The base backup data will persist up to the retention period and the increments will be added on and/or deleted as needed. There isn’t any easy way to know what files or what versions are contained in a particular .dblock file as mentioned by @xblitz the backup files merge based on certain criteria like does the data still exists or how much data is in this file. It’s Duplicati’s job to keep track of it all, you just tell it how many versions you want to keep.

In your case on day five (presuming it’s a daily backup) the data in the oldest version that no longer exists in the source, will be removed from the backup set files. Duplicati will prune the non-existent data by itself as it goes along. If you deleted something by accident it will be removed from the backup set after the backup is run for the 4th time.

Depends on your needs but 4 version seems a bit low, keep in mind that deduplication and compression can do some wonderful things when it comes to saving space. I regularly backup 116GB of data and I keep 30 versions of it and it only uses 102GB to store it all. Results will vary depending on your data types but for myself I could probably go to 50 versions without exceeding the size of the original data.

ts678 · December 4, 2022, 4:18am

Not in the traditional way you may be thinking of. There is no full backup followed by incremental chain.
Block-based storage engine explains how Duplicati 1.3 had that plan, but now Duplicati is block based.
Backup type is incremental is Duplicati’s author getting in on discussion of that, and other posts follow.

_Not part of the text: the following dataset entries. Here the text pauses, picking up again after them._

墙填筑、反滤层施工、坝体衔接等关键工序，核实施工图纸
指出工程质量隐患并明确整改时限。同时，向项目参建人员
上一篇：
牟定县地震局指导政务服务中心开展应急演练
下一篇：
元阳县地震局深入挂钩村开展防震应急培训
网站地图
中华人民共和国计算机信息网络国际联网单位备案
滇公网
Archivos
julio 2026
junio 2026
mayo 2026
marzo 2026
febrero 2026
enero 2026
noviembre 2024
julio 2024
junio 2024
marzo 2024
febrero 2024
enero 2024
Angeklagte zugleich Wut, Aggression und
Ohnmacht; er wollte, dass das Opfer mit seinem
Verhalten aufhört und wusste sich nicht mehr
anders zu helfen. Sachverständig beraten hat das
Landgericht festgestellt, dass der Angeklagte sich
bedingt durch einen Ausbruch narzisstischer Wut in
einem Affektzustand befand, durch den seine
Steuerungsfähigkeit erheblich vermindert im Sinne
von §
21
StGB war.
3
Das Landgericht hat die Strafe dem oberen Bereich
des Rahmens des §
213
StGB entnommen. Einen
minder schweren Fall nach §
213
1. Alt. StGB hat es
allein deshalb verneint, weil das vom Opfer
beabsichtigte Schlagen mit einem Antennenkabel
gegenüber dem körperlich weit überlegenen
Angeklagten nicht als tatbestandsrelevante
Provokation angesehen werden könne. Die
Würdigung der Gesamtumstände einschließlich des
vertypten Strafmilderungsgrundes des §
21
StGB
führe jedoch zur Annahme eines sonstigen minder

The idea “deduplicated full backup” is probably the most technically accurate. A file is stored as a set of blocks which possibly are already in the backup (for example if file was in previous backup run). Blocks which are already in the backup are referenced without re-upload. Blocks which are not present upload.

Initial backup is big because all blocks upload. Blocks are only considered waste if no backup version needs them. Retention setting reduces need by deleting backups. Eventually compact reclaims waste.

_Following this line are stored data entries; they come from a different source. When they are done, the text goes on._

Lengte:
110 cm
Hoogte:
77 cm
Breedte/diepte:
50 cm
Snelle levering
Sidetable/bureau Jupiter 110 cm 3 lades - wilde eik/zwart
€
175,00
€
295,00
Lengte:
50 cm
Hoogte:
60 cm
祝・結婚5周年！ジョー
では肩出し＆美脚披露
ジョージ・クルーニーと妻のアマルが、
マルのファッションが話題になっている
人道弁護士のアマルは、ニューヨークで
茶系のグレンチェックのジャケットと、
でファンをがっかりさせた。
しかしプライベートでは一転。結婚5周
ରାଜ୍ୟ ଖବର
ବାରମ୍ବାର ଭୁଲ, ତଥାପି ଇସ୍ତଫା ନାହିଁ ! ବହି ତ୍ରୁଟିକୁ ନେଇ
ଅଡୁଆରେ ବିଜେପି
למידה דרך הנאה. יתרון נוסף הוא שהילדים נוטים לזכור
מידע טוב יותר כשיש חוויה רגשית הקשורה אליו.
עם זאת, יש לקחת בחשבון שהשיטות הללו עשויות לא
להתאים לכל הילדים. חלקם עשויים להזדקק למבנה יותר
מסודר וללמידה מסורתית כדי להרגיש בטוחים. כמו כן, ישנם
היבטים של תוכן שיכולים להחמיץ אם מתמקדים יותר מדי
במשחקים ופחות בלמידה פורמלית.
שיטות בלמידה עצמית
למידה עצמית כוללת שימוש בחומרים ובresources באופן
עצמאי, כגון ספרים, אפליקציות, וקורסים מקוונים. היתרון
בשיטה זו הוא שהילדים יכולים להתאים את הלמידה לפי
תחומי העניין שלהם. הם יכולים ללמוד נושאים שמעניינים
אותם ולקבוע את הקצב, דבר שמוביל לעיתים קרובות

Later backups typically upload less because most files are mostly the same, so only new blocks upload. This might be more compact than incremental backups that backup a whole file if any part of it changes.
You can look in the job log Complete log for BytesUploaded to see how fast your source is changing.
Quite possibly you can save a lot of versions (if there’s some value) without using up a lot more storage.

Nope. All the blocks needed for all files in all versions will be saved because someone might want some version of some source file restored, at which time file is reconstructed block by block from backup data.

teesaja · December 4, 2022, 10:04am

Wow, thank you for so much good informations!